::: TEXTO PARA LEITURA :::

A coisa que mais prezo em uma pilotagem é a coragem e
virtuosismo do piloto em mudar as condições de condução conforme o momento que
a corrida exige. São nessas situações que você se depara com atuações dignas de
Oscar, daquelas que ficam gravadas na retina por anos e anos e que
frequentemente são relembradas em rodas de conversas e em textos e vídeos
espalhados pela internet. Vitórias conquistadas à luz da estratégia são
inteligentes, bonitas até, mas não se compara a conquistas tiradas a fórceps. O
caso do GP da Bélgica de 1995 é um desses, onde Michael Schumacher, até então
campeão reinante da Fórmula-1, mostrou ao mundo como lidar com uma série de
variáveis sem pestanejar e conquistar uma vitória épica em seu território
favorito que é Spa-Francorchamps.
O magnífico circuito das Ardenas recebeu a 11ª etapa de 1995
com o tempo totalmente instável para aquele último fim de semana de agosto, e
como era de se esperar, devido esta situação, a classificação marcou uma boa
surpresa: as Ferraris marcaram a primeira fila com Berger em primeiro e Alesi
em segundo, aproveitando-se bem da rápida manobra de Jean Todt em mandá-los
para a pista assim que esta secou após a chuva que caíra no início da
classificação. A esperteza do pequenino francês foi vital, pois a chuva voltou
logo depois e mais ninguém pôde ameaçar o duo vermelho. Logo atrás apareceram
Mika Hakkinen e Johnny Herbert, seguidos por David Coulthard, Mark Blundell,
Eddie Irvine e Damon Hill, que marcara apenas o oitavo tempo. Sua volta tinha
sido arruinada por Andrea Montermini (Pacific) quando tinha hipóteses de ir
mais à frente na classificação e logo depois apareceu a chuva e nada mais pôde
fazer. Michael Schumacher tinha sofrido um forte acidente na Malmedy durante o
terceiro treino livre, o que deixou seu Benetton destruído e irrecuperável para
a classificação. Teve que esperar o término dos trabalhos de Herbert para que
pudesse tomar posse do carro do inglês. Com isso, ele teve tempo de fazer a
volta que lhe deu a 16ª colocação no grid.

:::

INSTRUÇÕES DE TRABALHO
**1)** Responda com base no texto sobre o GP da Bélgica de 1995:
(a) Qual piloto ficou em primeiro na classificação?
(b) Quem arruinou a volta de Damon Hill na classificação?
(c) Em que posição do grid Michael Schumacher largou?
**2)** Reproduza o trecho do texto sobre o GP da Bélgica de 1995 entre "A coisa que" e "que é Spa-Francorchamps.", inclusive.
Os registros não têm relação com o texto sobre o GP da Bélgica de 1995.

::: TRECHOS DOS REGISTROS :::

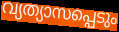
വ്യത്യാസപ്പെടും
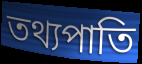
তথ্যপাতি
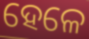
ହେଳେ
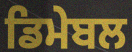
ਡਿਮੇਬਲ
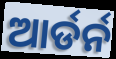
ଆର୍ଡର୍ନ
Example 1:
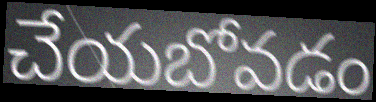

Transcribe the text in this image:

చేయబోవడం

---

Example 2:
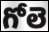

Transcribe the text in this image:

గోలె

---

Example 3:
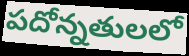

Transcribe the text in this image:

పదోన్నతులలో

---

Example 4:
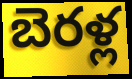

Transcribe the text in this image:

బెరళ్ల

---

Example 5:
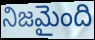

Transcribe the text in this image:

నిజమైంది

:::
::: TRECHOS DOS REGISTROS :::

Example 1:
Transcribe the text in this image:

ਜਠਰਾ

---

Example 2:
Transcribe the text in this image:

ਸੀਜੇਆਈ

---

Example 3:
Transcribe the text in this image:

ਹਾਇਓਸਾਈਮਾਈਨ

:::
::: TRECHOS DOS REGISTROS :::

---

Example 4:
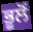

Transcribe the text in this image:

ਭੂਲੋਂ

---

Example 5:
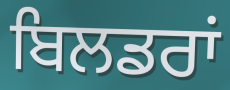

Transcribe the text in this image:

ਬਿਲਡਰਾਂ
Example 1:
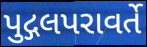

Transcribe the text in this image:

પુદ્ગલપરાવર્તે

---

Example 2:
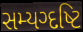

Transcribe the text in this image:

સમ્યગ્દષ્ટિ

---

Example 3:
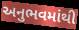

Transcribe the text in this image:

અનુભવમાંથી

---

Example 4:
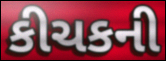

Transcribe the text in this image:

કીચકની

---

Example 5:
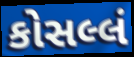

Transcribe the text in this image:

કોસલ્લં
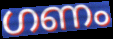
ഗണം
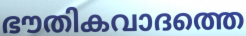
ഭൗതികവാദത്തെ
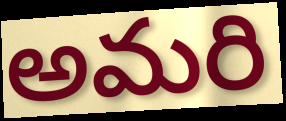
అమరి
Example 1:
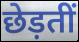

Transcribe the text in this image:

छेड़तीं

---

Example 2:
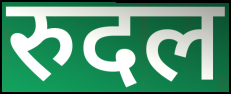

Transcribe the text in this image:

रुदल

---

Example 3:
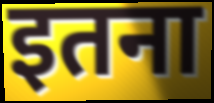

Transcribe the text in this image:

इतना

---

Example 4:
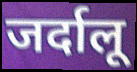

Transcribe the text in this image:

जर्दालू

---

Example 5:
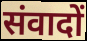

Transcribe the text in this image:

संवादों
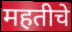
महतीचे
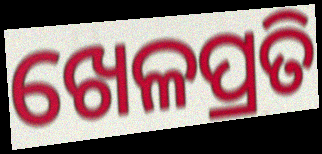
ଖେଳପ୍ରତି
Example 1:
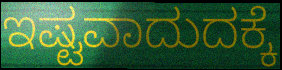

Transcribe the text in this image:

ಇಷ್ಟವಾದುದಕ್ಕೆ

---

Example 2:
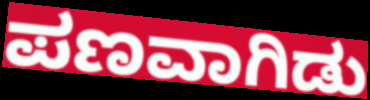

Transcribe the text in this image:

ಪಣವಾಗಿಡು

:::

EXERCÍCIO RESOLVIDO
**1)**
(a) Berger.
(b) Andrea Montermini (Pacific).
(c) Na 16ª colocação.

**2)**
A coisa que mais prezo em uma pilotagem é a coragem e
virtuosismo do piloto em mudar as condições de condução conforme o momento que
a corrida exige. São nessas situações que você se depara com atuações dignas de
Oscar, daquelas que ficam gravadas na retina por anos e anos e que
frequentemente são relembradas em rodas de conversas e em textos e vídeos
espalhados pela internet. Vitórias conquistadas à luz da estratégia são
inteligentes, bonitas até, mas não se compara a conquistas tiradas a fórceps. O
caso do GP da Bélgica de 1995 é um desses, onde Michael Schumacher, até então
campeão reinante da Fórmula-1, mostrou ao mundo como lidar com uma série de
variáveis sem pestanejar e conquistar uma vitória épica em seu território
favorito que é Spa-Francorchamps.